In the repository root:

./build-all.sh

This will:
a. Retrieve Hadoop/Mahout JARs to ext/mahout-0.3
b. Compile Java examples found under examples/, leaving .class files in build/ .jar files in dist/
c. Generate input data for some of the examples, stored under data/

RUNNING A LOCAL CLUSTER:

cd scripts
./run_master.sh

In another terminal:

./run_worker.sh

To launch further workers:

WORKER_PORT=N ./run_worker.sh
where WORKER_PORT is not the default port of 9001

RUNNING EXAMPLES:

cd scripts
PYTHONPATH=../src/python ./sw-start-job ../src/packages/[eg-name].pack
where eg-name is one of:

java_test: Basic functionality test
pi: Compute pi.
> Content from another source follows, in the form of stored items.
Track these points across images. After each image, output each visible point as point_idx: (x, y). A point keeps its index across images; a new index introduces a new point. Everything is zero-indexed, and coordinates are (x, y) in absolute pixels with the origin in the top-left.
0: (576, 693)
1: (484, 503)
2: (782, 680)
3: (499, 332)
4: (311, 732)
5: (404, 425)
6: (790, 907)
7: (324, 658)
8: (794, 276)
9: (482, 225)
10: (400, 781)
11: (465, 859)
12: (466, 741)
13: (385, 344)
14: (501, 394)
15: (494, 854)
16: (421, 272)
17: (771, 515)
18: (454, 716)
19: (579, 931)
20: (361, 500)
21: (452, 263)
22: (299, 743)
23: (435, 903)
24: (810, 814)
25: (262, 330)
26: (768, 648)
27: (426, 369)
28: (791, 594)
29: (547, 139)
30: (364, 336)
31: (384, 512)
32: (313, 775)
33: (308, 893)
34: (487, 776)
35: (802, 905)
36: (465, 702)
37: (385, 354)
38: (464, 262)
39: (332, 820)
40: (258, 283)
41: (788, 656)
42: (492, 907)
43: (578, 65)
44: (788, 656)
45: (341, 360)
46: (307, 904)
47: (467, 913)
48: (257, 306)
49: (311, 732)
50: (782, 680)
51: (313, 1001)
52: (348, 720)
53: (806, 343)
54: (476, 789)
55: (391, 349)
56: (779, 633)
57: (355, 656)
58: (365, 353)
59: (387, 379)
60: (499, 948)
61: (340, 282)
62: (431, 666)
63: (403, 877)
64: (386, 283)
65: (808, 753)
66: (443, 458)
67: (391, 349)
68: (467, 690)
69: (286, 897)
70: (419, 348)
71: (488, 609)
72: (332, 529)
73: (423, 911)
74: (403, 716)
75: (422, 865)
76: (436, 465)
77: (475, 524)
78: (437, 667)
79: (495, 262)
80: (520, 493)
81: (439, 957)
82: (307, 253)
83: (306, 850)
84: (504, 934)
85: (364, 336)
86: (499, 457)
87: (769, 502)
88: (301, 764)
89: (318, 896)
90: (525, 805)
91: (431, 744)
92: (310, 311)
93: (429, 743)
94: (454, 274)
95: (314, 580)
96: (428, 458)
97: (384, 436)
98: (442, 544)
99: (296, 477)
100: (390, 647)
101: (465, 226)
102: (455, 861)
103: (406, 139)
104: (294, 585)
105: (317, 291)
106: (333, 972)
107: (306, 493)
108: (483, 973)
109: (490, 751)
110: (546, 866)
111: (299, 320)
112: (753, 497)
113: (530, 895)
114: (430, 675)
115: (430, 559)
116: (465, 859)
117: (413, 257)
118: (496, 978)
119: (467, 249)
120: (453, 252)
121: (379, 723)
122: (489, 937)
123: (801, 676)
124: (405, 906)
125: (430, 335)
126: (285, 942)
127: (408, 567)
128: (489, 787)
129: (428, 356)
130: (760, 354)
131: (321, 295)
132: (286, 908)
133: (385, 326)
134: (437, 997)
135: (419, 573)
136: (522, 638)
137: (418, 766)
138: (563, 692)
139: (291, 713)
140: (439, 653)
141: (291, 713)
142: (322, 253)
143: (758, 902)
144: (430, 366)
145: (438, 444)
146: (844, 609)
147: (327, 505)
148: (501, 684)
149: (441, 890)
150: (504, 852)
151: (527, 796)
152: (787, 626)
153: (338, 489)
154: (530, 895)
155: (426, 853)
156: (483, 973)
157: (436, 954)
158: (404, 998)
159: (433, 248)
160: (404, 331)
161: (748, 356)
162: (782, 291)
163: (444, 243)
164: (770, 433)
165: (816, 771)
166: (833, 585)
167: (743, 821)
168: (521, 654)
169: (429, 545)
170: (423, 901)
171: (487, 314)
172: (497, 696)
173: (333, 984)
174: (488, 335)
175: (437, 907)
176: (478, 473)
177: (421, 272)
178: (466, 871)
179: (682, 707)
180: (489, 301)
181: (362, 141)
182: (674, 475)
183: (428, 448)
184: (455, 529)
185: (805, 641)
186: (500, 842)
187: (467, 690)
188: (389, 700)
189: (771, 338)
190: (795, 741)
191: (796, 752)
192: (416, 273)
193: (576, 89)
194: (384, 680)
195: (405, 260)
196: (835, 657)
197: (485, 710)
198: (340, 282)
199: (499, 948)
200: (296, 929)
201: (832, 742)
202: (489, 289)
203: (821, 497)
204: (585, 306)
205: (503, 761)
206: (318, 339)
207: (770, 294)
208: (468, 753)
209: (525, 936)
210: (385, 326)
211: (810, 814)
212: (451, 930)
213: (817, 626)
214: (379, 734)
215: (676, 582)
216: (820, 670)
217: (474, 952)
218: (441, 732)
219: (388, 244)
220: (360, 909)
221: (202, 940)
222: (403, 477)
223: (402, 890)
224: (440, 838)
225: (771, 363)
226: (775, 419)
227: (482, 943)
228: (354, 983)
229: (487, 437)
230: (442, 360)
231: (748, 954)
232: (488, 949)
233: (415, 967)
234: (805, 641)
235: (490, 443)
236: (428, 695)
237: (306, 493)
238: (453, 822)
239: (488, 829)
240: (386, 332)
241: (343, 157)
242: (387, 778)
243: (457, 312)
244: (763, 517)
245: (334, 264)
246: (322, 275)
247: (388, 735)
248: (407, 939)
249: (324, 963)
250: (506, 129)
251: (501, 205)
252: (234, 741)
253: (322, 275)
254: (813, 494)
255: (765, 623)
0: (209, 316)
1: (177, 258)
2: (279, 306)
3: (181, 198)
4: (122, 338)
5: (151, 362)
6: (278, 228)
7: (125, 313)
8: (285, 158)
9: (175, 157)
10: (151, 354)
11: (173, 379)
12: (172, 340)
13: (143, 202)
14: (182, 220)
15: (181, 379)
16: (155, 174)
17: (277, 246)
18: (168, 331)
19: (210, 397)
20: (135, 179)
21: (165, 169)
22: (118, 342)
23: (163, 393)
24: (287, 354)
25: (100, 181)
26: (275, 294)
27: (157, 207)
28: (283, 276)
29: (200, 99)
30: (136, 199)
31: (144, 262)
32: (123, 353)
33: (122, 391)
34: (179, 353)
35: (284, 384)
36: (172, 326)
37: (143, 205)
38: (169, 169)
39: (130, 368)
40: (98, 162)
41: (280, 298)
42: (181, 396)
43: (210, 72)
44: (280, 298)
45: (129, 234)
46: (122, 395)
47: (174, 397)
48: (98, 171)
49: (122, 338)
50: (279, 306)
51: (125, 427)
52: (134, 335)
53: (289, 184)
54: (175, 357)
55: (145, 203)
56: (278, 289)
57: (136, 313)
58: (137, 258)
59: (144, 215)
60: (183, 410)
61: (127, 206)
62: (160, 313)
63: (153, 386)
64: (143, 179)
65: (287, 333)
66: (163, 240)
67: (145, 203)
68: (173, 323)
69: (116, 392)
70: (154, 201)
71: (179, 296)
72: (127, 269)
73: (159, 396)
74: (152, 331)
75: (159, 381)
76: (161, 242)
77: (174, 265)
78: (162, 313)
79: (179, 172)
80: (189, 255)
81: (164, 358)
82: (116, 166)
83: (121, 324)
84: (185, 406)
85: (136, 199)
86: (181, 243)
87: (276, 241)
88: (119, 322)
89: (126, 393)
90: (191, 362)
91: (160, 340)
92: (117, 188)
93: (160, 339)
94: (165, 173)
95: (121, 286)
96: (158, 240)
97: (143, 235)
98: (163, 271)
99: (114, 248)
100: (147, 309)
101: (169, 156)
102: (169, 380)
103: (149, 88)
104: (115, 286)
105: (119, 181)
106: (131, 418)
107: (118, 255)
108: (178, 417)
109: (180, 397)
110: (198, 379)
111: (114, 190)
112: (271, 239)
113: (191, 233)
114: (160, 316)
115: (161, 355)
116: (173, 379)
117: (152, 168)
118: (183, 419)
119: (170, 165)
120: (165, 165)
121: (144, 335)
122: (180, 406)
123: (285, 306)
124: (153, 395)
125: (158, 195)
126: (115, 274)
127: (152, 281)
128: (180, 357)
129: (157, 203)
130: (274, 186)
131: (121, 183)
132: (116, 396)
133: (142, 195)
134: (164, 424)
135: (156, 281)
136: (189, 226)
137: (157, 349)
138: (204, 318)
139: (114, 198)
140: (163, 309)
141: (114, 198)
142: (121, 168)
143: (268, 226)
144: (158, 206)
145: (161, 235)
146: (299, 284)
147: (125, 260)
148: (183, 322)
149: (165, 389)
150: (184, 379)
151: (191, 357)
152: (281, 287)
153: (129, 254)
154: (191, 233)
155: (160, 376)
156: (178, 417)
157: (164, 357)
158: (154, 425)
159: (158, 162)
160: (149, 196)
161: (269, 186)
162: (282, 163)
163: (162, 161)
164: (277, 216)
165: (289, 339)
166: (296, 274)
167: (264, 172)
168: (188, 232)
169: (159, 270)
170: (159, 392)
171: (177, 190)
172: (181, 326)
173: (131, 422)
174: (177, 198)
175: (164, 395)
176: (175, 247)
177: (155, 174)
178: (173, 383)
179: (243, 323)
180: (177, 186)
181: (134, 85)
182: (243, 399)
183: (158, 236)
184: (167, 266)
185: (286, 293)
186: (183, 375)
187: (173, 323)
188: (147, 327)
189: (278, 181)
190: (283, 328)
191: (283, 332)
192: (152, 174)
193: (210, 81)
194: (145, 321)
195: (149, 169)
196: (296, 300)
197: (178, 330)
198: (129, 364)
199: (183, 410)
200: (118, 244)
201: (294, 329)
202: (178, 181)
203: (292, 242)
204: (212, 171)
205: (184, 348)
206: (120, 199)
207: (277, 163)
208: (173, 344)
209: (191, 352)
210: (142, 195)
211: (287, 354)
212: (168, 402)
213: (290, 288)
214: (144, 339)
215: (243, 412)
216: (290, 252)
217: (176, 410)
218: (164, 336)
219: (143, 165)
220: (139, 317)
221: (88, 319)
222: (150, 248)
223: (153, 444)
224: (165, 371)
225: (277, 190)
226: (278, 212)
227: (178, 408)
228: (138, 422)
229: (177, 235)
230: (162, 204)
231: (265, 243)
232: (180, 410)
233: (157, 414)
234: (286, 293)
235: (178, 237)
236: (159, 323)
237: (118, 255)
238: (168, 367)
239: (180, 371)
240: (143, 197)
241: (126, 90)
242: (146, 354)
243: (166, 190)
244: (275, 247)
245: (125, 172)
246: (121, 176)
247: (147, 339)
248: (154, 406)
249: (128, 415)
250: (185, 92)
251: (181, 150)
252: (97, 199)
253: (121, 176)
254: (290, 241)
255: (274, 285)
Data-independent.
grep: Searches for the word 'for' in the local dictionary, or another file if DATAREF is specified in the environment
wordcount-java: Counts all words in its input, by default using the local dictionary but setting DATAREF in the environment
kmeans: Computes kmeans clusters over some random data. Set KMEANS_VECTORS and KMEANS_CLUSTERS in the environment to override the default example data files. See the script (repo root)/gen-data.sh for an example of data generation.
pagerank: Computes pagerank given a random web graph. Set PAGERANK_GRAPH_FILE in the environment to override its source.
smithwaterman: Performs SW gene alignment using random input data

At present most examples output the name of a reference rather than an intelligible result. To improve.